Harris’s district saw more than just voting machine problems. In the Jennings/Buchanan election, as in more than fifty key races throughout the country, Republicans telephoned voters again and again with automated “robocalls” that led with the name of the Democratic candidate, and then followed with scurrilous attacks. Because voters tend to hang up on these harassing calls as soon as they begin, or delete them from answering systems, many assumed they were coming from the Democrats, and some may have switched their votes in anger. Volunteers all over the country heard people say they were so furious at the presumed source of this harassment they’d never vote for Democratic candidates. As a Venice, Florida, man wrote to the Sarasota Herald Tribune, “So Christine Jennings lost by 368 votes. I think I can tell her why. She should sit at home and have the telephone ring twice a day, at lunch and dinner time, for two or three weeks, and then decide if she should vote for the person doing the calling.”

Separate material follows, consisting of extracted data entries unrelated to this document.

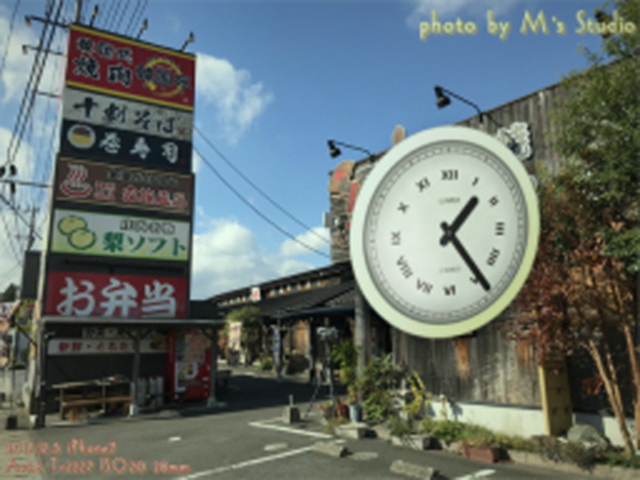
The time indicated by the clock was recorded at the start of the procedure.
1:24
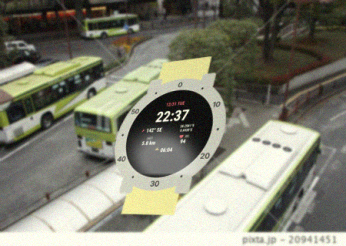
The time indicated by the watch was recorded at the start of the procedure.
22:37
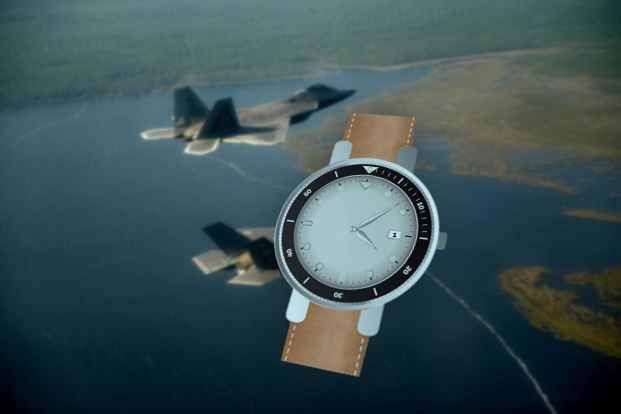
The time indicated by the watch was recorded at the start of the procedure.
4:08
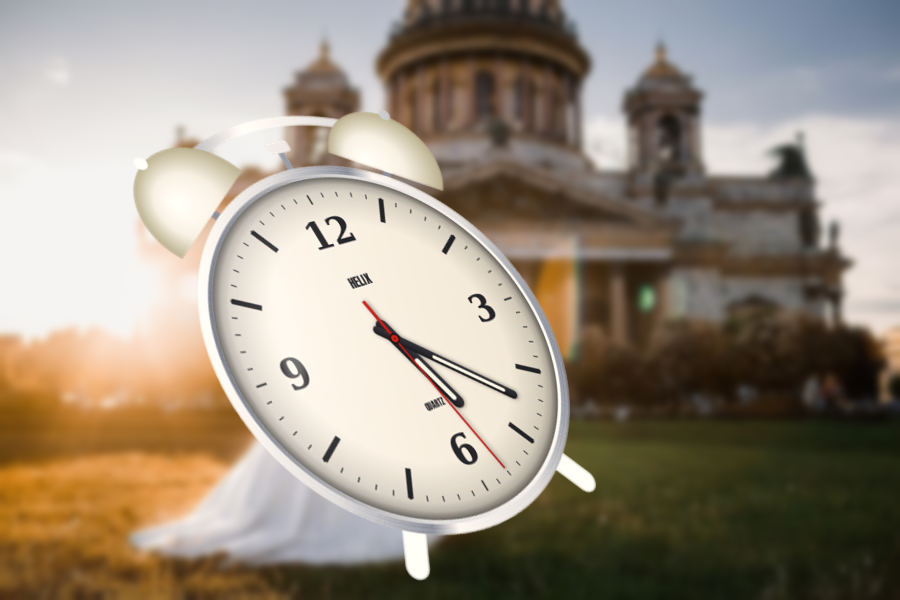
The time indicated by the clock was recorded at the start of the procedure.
5:22:28
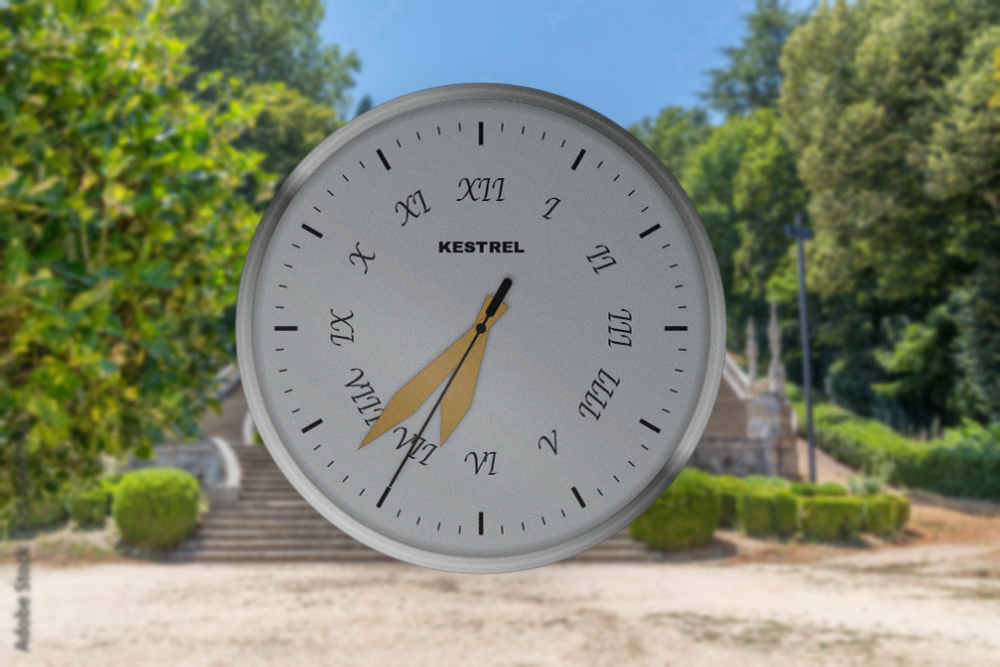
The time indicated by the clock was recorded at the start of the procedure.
6:37:35
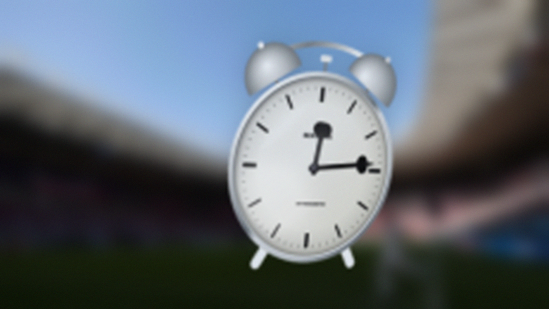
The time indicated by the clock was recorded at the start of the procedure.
12:14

In Maryland the Democrats won, but Republicans reportedly bused in homeless men from Philadelphia to hand out fliers in black neighborhoods featuring photographs of former Congressman Kweisi Mfume and Prince Georges County executive Jack Johnson. “Ehrlich-Steele Democrats,” proclaimed the flier, and announced: “These Are OUR Choices,” as if Mfume and Johnson had endorsed Republican gubernatorial and senatorial candidates Robert Ehrlich and Michael Steele. Since both Mfume and Johnson unequivocally supported their fellow Democrats, it was a blatant lie, as were the accompanying fliers headlined “Democratic Sample Ballot” with boxes checked in red promoting Ehrlich and Steele.
These weren’t the only abuses. Republican-linked calls in various states gave misleading information on polling locations or told legitimate voters that they were registered in other states and would be arrested if they voted. A letter to Latino voters in Orange County, California, threatened jail to all immigrants who voted, ignoring that many were naturalized citizens. In Tucson, the Mexican American Legal Defense and Educational Fund photographed armed men attempting to prevent Hispanic voters from entering polling places. In Texas, a federal judge stopped Republican Attorney General Greg Abbott from prosecuting thirteen largely elderly Democrats who placed sealed absentee ballots from their friends in mailboxes. The abuses probably weren’t on the level of 2000 or 2004, in part because of major coordinated voter protection efforts where citizens monitored the polls and had lawyers on call for instant intervention. But they were substantial enough to have probably diminished the margin of victory.